Wed. Dec 6th, 2023

Nov 1, 2016

# Covariance

The description of the covariance is taken from [1][2].

Covariance is one of the operator in statistics and data mining. It takes an input data as a 2D matrix and calculate the covariance of each two column. Therefore, the output is a symmetric matrix.

data:  is an $n\times m$ matrix that contains the input data

cove : is an $m\times m$ matrix that contains the results.
$cov(i, j)=\frac{\sum^{N-1}_{k=0}{(data(k,i)-mean(i))(data(k,j)-mean(j))}}{N-1}$

where
$mean(i)=\frac{\sum^{N-1}_{k=0}{data(k,i)}}{N}$

This description can be divided into three kernels [2]:  k_mean, k_reduce and k_covar as shown in the following figure.

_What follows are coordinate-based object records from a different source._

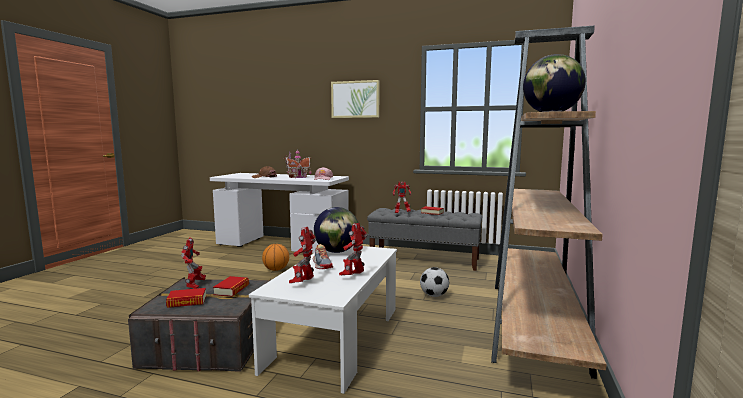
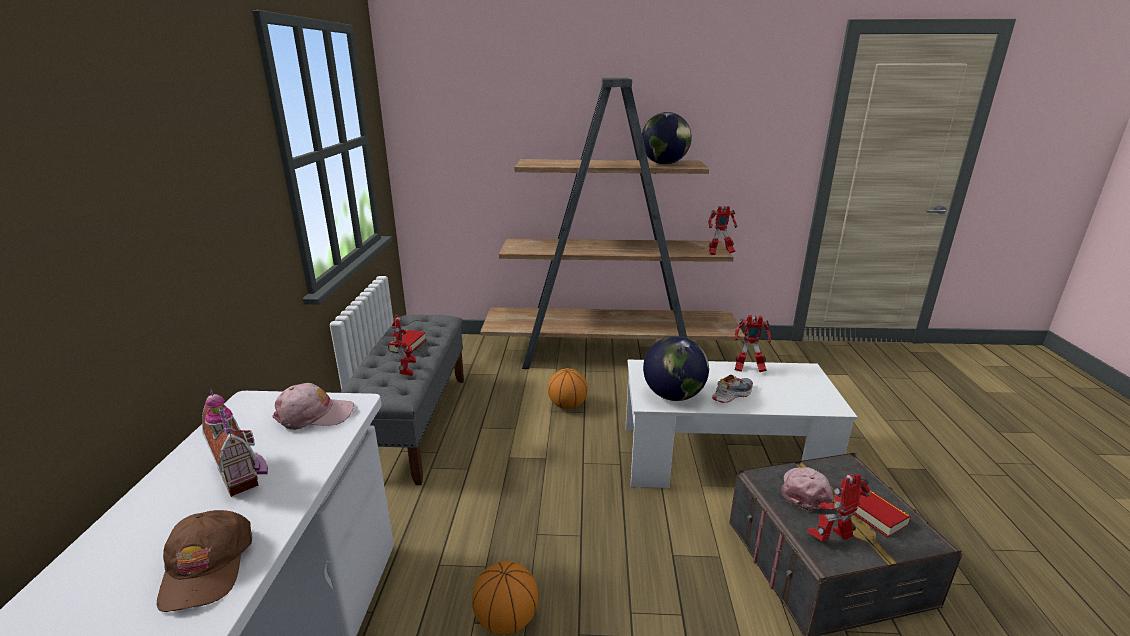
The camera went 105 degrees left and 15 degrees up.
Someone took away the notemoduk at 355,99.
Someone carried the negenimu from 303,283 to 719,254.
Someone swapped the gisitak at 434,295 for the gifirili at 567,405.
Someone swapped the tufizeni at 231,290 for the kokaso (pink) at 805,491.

There are three memory objects shares the data between kernels and host program: d_data, d_mean and d_covar

The k_mean kernel calculates the mean value of each column in the d_data 2D  matrix. The k_mean kernel subtract the corresponding mean from each element in the d_data. Finally, d_covar calculate the covariance.

The three kernels are running sequentially one after another as shown in the figure.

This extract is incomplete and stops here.